“How can you promise that?”
She rubbed her temples in frustration. “Because I don’t want to be with him. Nothing will change my mind.”
“What if I wanted to go to dinner with a woman who wanted a relationship with me, but I assured you I wasn’t interested in them?” He laced his fingers through hers. “Would you be okay with that?”
She opened her mouth to say she wouldn’t mind, but then stopped herself. Who was she kidding? She hated the thought of Lucas within five feet of another woman so there was no way she’d be okay with him going on a date with someone else regardless of his intentions. “No,” she finally admitted. “I don’t want you to date anyone else.”
“Then tell him we’re together and you have to decline the invitation.”
She didn’t want to tell Parker about Lucas specifically, especially after what she said about him. “I’ll tell him that I’m seeing someone and that I can’t accept his invitation,” she clarified.
Lucas scowled. “Why do I think there’s a story behind that?”
“What do you mean?” she asked, trying to deflect the question.
“You said you’d tell him you’re seeing someone rather than you’re seeing me.”
She laughed. “It’s not a big deal. Besides,” she shrugged, “you said you wanted to keep our relationship secret until the end of the summer.”
“I don’t want to keep it secret. We need to keep it secret. There’s a big difference. If it didn’t matter, I’d tell everyone and anyone who would listen.”

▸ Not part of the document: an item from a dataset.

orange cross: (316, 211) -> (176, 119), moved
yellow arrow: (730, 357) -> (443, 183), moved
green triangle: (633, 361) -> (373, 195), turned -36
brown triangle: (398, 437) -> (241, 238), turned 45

With that small explanation, he chipped away more of her reservations about their future. “I would too,” she said, surprising herself with how much she meant it.
Tipping up her chin, he cradled her face with such sincerity and tenderness that her throat constricted. Slowly, cautiously, his lips found hers. The kiss was too hot and too intimate for the semi-public venue of the plane. But hidden in the sweetness of the kiss, there was something so raw and possessive that when he pulled away from her she felt more alive and on edge than ever before. Looking down, she noticed her hands shook, but she couldn’t stop her reaction if she tried.
“So what are the rules for work?” she asked.
“Nothing too complicated. We just need to keep everything professional—no closed doors, no diverted lunch meetings, no closets. You get the idea.”
She laughed to hide the ripple of unease skating through her mind. “Why do I get the feeling you’ve done this before?”
“I don’t kiss and tell, but just to make you feel better, I haven’t dated anyone at Martin and Black.”
She released a breath she didn’t know she’d been holding. “It’s none of my business, but I didn’t know if had to worry about a spurned ex at work.”
“Nope, not at work.”
Chapter Twenty-Two
“And so what happens at work on Monday?”
Lucas shrugged in response. “We pretend as if nothing happened.”
Lucas and Drew sat on a park bench after their run, a few blocks from their street. The morning fog still hadn’t lifted, and the park was completely empty, but Lucas didn’t care. He stuck to his work-week exercise schedule, even on the weekends. He couldn’t break the habit.
“Do you think you can do that?”
Lucas took a drink from his water bottle. “I don’t have any choice.”
“And what did Regan think of that?”
Lucas bent over to tie his shoe. “I don’t think she likes it, but we don’t have any choice. I can’t exactly tell the partners I’m screwing one of the summer associates. Well, not if I want to keep my job and make partner sometime in the foreseeable future.”
“And is that what this about, screwing the summer associate?”
Lucas sat up and looked over at Drew. “No. Not even close.” He didn’t offer an explanation. He knew he didn’t have to. It was written all over his face. He loved Regan. In fact, if he were honest with himself, he never stopped loving her.
“Jesus, are you serious?” Drew asked, completely stunned.
“Yes.”
“Is this something you realized on your little business trip together?”
“No,” Lucas said, shaking his head.
Drew lowered his voice. “How long have you felt that way?”
Lucas ran his hands through his sweat-dampened hair. “For too long,” he answered evasively.
“Since the beginning of this summer or since college?”
“Are you trying to make me feel like a jackass?” Did he have to spell it out? He didn’t mind bouncing ideas off Drew, but sharing his feelings was something entirely different. Drew had been his closest friend for more years than he could count, but his feelings for Regan were personal, too personal for a casual conversation after a run, especially when he hadn’t shared them with Regan.